In the time of the Renaissance, the Catholic Church observed November 1 as a day to honor the saints of the church, along with those who had died and hopefully pressed on to heaven. In case you had any doubt that your loved one had entered the pearly gates, you could purchase an “indulgence” which would limit their time in purgatory. This was only one of the 95 points Martin Luther was addressing when he posted his litany on the church door on October 31, 1517. It is noteworthy that he posted his thesis on that particular day. It was the night before All Saints Day and many would be attending the church the next day and be sure to read them.
This was a time of superstition – a time when fear of death was a reality, because of the plague which ravaged Europe. People were very vulnerable to any kind of hope for the future. Witch craft and the evil arts of the devil offered some of them satisfaction, but no real hope. They were seeking spiritual help wherever they could find it. The church should’ve been their sanctuary, but it had become corrupt with time and was more interested in filling its coffers than offering free forgiveness. In a way, our time today is much like that. People seem to be searching for something spiritual to overcome their daily struggles. Many are simply looking for a life preserver to save them. Most folks seek something to hang onto – something greater than they are.
The Renaissance was moving across Europe. In England, King Henry, the Eighth, dissolved his connection with the Roman Catholic Church because of their stand on divorce. It wasn’t convenient for his particular life style to be held captive to these rules. In Germany, Martin Luther was a monk in the church – dedicated to prayer and repentance. Nothing seemed to calm his spirit. He didn’t feel worthy enough to approach God, much less to confess his sins. He prayed constantly and attended confession every day with a list of sins that would go on for hours.

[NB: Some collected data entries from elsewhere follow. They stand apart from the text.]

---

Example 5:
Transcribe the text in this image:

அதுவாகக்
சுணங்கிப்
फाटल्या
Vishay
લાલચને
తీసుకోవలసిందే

I’m a Lutheran. I’m not particularly proud of some of the things Luther said during his time on earth. He was often stoic and retained some of his feelings of never being good enough. Even his wife wondered why Luther was going around with such a long face. She asked him if God had died and that was the reason.
I’m a Lutheran who grew up feeling unforgiven. Like Luther, I never felt I was good enough. My sins seemed to great to be taken from me. No matter how hard I prayed, I felt my prayers were in vain, because of the image of God was shrouded in anger.
I’m a Lutheran still. I now believe that my sins have already been forgiven, not by anything I have done, but by the grace of God. That fact brings me great joy. I am finally at peace that heaven waits for me when I die. Instead of an angry judge, I now view God as a loving Father.
Luther was just a piece of the machinery that set about change in what had become corruption in the church. In a way, he was a renaissance peaceful protester with a point to make. He made religion available to the common man through the printing press. He accomplished many things, but he was simply a man devoted to the truth of God’s Word.
I will die a Lutheran, but really it doesn’t matter. I’m just a follower of Christ – redeemed by Him alone. His Word, the Bible, reminds me that through Him I am free from my sins. I will at last join all the saints that have gone before me.
HAPPY ALL SAINTS DAY AND REFORMATION DAY TOO!